Problem to solve ->
Please format each item below as a JSON list of strings, one string per line of text, leaving out blank lines and the picture.

Listed records ->
..............................

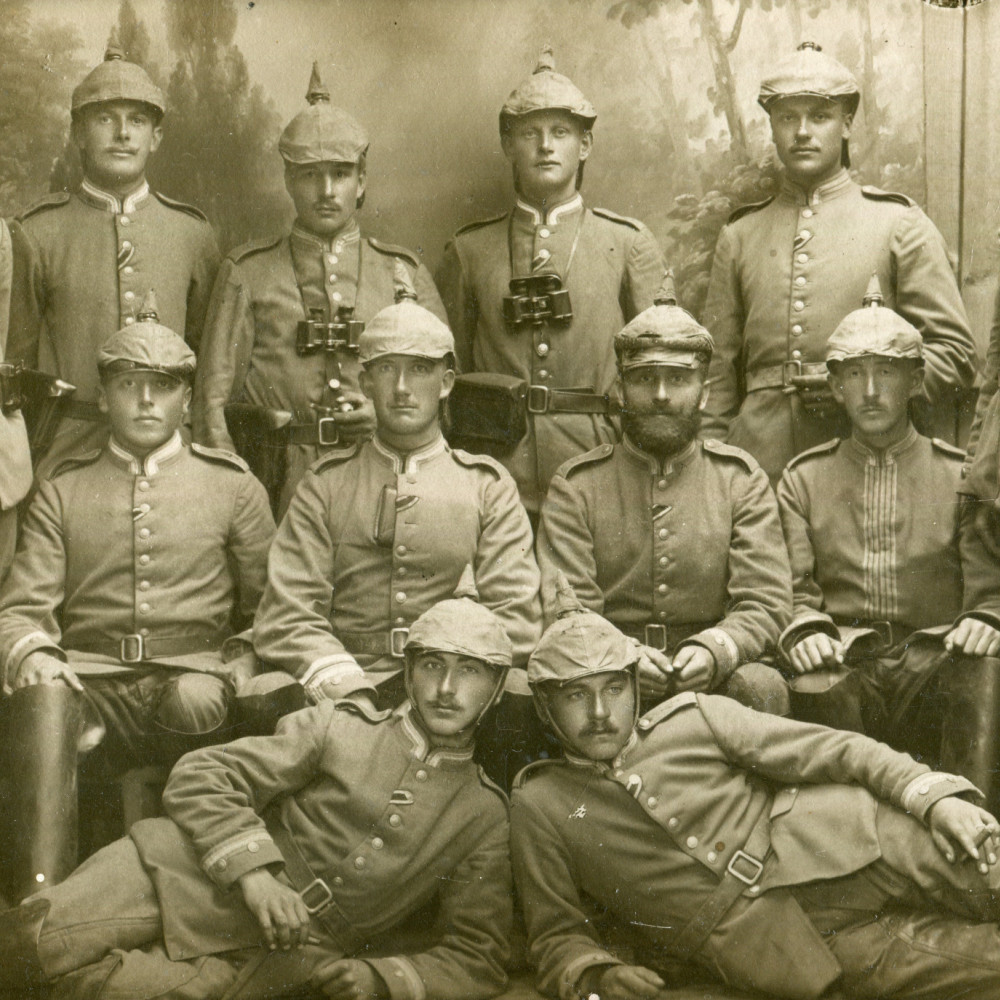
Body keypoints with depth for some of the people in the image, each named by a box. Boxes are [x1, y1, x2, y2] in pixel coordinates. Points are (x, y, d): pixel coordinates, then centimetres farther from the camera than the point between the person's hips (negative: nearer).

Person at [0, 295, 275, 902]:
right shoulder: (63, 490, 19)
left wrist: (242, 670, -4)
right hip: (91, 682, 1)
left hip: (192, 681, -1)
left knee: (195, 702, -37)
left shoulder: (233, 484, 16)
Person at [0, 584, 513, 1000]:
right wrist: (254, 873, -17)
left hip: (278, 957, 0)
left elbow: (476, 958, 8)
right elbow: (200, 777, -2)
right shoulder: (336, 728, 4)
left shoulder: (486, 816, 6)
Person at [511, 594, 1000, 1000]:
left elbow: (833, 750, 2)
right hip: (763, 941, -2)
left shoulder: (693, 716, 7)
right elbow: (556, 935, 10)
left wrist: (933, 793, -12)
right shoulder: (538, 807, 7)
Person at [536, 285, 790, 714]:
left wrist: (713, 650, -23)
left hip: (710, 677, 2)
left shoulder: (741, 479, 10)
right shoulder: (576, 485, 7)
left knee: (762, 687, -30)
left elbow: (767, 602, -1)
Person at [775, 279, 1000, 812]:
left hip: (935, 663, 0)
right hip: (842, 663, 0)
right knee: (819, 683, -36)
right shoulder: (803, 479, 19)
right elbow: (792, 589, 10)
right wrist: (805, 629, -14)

..............................

Output below ->
[
  "Body keypoints with depth for some of the people in the image, each named by a box. Boxes are [x1, y1, x2, y2] in pixel coordinates. Points are (x, y, d): pixel coordinates, then centimetres farther from the camera than the point between the person's hips (negative: nearer).",
  "Person at [0, 295, 275, 902]:",
  "right shoulder: (63, 490, 19)",
  "left wrist: (242, 670, -4)",
  "right hip: (91, 682, 1)",
  "left hip: (192, 681, -1)",
  "left knee: (195, 702, -37)",
  "left shoulder: (233, 484, 16)",
  "Person at [0, 584, 513, 1000]:",
  "right wrist: (254, 873, -17)",
  "left hip: (278, 957, 0)",
  "left elbow: (476, 958, 8)",
  "right elbow: (200, 777, -2)",
  "right shoulder: (336, 728, 4)",
  "left shoulder: (486, 816, 6)",
  "Person at [511, 594, 1000, 1000]:",
  "left elbow: (833, 750, 2)",
  "right hip: (763, 941, -2)",
  "left shoulder: (693, 716, 7)",
  "right elbow: (556, 935, 10)",
  "left wrist: (933, 793, -12)",
  "right shoulder: (538, 807, 7)",
  "Person at [536, 285, 790, 714]:",
  "left wrist: (713, 650, -23)",
  "left hip: (710, 677, 2)",
  "left shoulder: (741, 479, 10)",
  "right shoulder: (576, 485, 7)",
  "left knee: (762, 687, -30)",
  "left elbow: (767, 602, -1)",
  "Person at [775, 279, 1000, 812]:",
  "left hip: (935, 663, 0)",
  "right hip: (842, 663, 0)",
  "right knee: (819, 683, -36)",
  "right shoulder: (803, 479, 19)",
  "right elbow: (792, 589, 10)",
  "right wrist: (805, 629, -14)"
]